*** Recorded data ***
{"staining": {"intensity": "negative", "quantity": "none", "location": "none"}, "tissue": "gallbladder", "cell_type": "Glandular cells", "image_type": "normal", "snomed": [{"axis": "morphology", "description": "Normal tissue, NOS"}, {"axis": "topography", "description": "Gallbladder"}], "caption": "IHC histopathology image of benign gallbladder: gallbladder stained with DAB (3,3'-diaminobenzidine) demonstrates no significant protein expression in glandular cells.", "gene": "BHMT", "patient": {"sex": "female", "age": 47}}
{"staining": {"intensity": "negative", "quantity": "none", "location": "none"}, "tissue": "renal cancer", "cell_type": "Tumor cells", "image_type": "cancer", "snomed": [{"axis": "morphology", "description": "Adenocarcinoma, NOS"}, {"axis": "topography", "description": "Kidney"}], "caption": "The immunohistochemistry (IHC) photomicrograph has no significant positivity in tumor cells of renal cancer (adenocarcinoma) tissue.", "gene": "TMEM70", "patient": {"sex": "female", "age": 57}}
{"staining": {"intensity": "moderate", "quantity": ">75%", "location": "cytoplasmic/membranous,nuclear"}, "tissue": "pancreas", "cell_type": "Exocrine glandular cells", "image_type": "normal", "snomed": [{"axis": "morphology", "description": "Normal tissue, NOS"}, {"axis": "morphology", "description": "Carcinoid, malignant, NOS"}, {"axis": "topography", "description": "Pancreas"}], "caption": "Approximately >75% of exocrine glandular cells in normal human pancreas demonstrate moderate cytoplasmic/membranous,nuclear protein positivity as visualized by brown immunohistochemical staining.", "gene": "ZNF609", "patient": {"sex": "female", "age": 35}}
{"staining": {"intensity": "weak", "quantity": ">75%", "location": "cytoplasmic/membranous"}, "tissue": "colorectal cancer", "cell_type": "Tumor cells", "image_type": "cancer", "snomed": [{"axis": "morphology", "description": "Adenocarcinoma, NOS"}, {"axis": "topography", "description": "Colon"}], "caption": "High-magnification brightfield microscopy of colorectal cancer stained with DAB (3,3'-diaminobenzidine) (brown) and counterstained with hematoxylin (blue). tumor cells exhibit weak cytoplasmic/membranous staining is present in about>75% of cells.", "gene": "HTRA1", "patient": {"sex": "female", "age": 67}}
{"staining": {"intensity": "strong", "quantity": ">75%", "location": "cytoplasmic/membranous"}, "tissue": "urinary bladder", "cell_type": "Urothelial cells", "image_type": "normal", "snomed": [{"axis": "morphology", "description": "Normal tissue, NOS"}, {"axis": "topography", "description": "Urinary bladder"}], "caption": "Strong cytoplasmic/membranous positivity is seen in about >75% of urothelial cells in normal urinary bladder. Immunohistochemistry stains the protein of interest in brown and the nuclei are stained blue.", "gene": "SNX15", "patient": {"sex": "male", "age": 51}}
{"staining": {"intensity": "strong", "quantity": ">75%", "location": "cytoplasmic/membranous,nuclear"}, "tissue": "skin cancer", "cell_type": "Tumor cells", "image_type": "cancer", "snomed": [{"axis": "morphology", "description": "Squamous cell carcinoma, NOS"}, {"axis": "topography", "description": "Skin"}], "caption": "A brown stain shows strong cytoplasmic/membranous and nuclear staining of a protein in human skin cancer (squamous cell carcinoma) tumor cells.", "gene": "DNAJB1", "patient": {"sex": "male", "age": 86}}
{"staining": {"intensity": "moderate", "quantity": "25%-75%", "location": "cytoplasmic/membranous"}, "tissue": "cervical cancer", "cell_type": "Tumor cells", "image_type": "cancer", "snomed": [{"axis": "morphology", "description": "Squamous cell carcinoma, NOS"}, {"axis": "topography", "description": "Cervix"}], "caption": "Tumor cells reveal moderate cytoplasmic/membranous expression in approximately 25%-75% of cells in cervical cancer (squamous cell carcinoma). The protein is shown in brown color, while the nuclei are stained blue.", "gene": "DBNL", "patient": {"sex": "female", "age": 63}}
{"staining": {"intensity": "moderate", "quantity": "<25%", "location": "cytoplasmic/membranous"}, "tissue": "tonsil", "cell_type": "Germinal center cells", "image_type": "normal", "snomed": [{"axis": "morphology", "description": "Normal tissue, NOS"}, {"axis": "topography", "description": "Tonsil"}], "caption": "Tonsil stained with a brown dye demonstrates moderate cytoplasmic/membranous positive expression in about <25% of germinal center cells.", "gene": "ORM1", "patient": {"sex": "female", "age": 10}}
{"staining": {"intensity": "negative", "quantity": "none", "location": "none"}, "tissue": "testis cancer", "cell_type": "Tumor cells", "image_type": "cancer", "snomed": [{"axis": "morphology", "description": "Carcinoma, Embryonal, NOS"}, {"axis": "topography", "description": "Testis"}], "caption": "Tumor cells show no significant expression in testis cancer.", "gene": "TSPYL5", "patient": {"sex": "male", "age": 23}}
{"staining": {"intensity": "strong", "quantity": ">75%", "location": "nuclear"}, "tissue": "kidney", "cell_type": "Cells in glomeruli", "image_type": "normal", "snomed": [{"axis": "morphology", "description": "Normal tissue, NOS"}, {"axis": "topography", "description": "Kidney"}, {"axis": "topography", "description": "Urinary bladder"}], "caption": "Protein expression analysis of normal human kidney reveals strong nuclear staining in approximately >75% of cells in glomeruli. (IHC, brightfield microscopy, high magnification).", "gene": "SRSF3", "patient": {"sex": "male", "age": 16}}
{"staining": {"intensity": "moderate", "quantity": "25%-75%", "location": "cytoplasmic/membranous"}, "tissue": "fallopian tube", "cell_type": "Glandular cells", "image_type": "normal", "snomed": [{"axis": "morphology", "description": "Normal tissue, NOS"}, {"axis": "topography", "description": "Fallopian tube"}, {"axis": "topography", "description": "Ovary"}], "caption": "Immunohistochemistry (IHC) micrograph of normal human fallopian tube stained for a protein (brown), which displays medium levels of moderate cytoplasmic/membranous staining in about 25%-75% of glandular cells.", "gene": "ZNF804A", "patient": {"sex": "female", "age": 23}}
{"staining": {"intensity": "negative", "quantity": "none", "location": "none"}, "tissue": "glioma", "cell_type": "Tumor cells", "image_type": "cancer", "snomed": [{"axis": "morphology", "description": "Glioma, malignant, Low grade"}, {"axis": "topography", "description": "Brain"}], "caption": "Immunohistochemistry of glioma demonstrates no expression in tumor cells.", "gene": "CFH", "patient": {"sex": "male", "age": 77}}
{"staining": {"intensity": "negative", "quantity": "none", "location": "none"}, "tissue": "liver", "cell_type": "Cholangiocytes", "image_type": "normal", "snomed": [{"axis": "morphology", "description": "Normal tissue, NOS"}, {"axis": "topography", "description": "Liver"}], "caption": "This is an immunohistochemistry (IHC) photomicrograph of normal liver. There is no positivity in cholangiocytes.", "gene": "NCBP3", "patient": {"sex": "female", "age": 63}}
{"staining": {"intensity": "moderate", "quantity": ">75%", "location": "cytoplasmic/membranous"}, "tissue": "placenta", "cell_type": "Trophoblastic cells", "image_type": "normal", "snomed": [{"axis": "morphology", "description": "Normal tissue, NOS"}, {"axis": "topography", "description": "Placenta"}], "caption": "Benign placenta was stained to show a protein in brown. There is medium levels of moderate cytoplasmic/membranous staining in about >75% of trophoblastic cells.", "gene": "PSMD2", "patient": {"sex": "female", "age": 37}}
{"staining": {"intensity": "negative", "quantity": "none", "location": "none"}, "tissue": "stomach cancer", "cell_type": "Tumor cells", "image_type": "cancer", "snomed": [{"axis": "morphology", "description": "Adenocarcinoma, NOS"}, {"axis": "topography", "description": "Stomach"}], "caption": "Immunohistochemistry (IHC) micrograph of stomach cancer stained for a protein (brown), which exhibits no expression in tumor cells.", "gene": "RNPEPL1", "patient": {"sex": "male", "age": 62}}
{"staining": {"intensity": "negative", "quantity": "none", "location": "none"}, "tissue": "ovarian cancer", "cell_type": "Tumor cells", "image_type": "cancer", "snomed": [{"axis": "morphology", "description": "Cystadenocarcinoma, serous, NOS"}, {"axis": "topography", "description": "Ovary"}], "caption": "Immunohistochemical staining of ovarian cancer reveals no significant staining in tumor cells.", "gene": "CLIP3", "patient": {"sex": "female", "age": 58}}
*** End of Recorded data ***
Assignment: For the word "diaminobenzidine", return every line of the records that holds it.

Final answer:
{"staining": {"intensity": "negative", "quantity": "none", "location": "none"}, "tissue": "gallbladder", "cell_type": "Glandular cells", "image_type": "normal", "snomed": [{"axis": "morphology", "description": "Normal tissue, NOS"}, {"axis": "topography", "description": "Gallbladder"}], "caption": "IHC histopathology image of benign gallbladder: gallbladder stained with DAB (3,3'-diaminobenzidine) demonstrates no significant protein expression in glandular cells.", "gene": "BHMT", "patient": {"sex": "female", "age": 47}}
{"staining": {"intensity": "weak", "quantity": ">75%", "location": "cytoplasmic/membranous"}, "tissue": "colorectal cancer", "cell_type": "Tumor cells", "image_type": "cancer", "snomed": [{"axis": "morphology", "description": "Adenocarcinoma, NOS"}, {"axis": "topography", "description": "Colon"}], "caption": "High-magnification brightfield microscopy of colorectal cancer stained with DAB (3,3'-diaminobenzidine) (brown) and counterstained with hematoxylin (blue). tumor cells exhibit weak cytoplasmic/membranous staining is present in about>75% of cells.", "gene": "HTRA1", "patient": {"sex": "female", "age": 67}}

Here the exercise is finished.